Gravatar

Trey Teter

Software Engineer


Sandbox Service Upgrade

When Q2 started the SDK, we needed a way to quickly spin up online banking environments for external users. Prior to the SDK, there wasn’t much need for these environments to be accessible outside the Q2 network, nor was there a requirement to provision them rapidly. Typically, development teams would set them up for internal use, or they were configured and deployed by the Production and Staging teams for banking customers.

Initial Online Banking Setup

The team decided the fastest solution was to create a server cluster in AWS to host all online banking services, along with RDS instances to manage the databases. This setup served us well for many years. Aside from routine updates, the architecture remained largely unchanged—until recently.

Why We Needed a Change

At the time of implementation, AWS RDS for SQL Server had a limit of 30 databases per instance, along with licensing constraints—10 servers per license type. With two license types, our theoretical maximum was 600 databases. Although AWS later increased the limit to 100 databases per instance, this required more powerful (and more expensive) server types, raising the cap to 2,000 databases.
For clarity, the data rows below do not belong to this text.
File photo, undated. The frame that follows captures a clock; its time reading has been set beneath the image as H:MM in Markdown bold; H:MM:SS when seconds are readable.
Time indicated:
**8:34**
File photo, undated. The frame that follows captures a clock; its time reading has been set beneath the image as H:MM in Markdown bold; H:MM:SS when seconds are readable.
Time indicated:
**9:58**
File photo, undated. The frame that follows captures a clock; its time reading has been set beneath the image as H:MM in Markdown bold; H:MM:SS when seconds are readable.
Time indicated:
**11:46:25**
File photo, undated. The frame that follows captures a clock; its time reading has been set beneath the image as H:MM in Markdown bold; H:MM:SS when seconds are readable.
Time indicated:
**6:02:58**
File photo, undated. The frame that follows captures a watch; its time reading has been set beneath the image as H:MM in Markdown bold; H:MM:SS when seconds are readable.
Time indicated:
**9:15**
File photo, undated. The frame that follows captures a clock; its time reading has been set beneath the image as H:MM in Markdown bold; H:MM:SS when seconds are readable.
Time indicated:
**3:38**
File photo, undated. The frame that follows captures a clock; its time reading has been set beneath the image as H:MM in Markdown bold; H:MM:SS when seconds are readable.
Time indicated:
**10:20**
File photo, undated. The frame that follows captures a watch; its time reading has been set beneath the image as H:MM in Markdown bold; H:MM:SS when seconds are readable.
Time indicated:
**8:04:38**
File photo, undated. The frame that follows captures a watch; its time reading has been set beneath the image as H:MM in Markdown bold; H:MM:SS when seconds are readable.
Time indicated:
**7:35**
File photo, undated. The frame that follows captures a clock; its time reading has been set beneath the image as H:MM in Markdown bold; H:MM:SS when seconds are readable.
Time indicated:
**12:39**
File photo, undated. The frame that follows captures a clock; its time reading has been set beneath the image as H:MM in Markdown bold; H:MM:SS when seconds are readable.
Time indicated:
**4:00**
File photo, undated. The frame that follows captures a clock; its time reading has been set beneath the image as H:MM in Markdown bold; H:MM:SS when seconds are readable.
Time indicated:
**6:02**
By the end of last year, we had reached 580 databases. We faced a decision: scale up to the larger RDS instances or design a new solution using EC2 servers.

Why We Chose EC2

After team discussions, we opted for EC2 servers. This aligned with our Staging and Production environments, and EC2 would be more cost-effective than RDS. Given the efficiency of Microsoft SQL Server, we were confident we could consolidate most databases onto a single EC2 instance. With the plan in place, it was time to execute.

Implementation

By May 12th, all migration scripts were written and tested. Maintenance was scheduled, and we were ready to upgrade. However, transferring 1.8 terabytes of data took significantly longer than expected. After an overnight effort, the system appeared stable by morning.

What Caused the Issues

We migrated databases from 19 over-provisioned servers to a single, high-performance machine. Given the efficiency of SQL Server and Online Banking, this should have worked seamlessly.

However, restarting all environments inadvertently upgraded Online Banking to a version incompatible with the databases. We quickly rolled back the environments, and everything seemed fine—until overnight processes spiked the server to 100% load.

To resolve this, we doubled the core count and quadrupled the memory. After one final restart of all environments, the system has remained stable and healthy.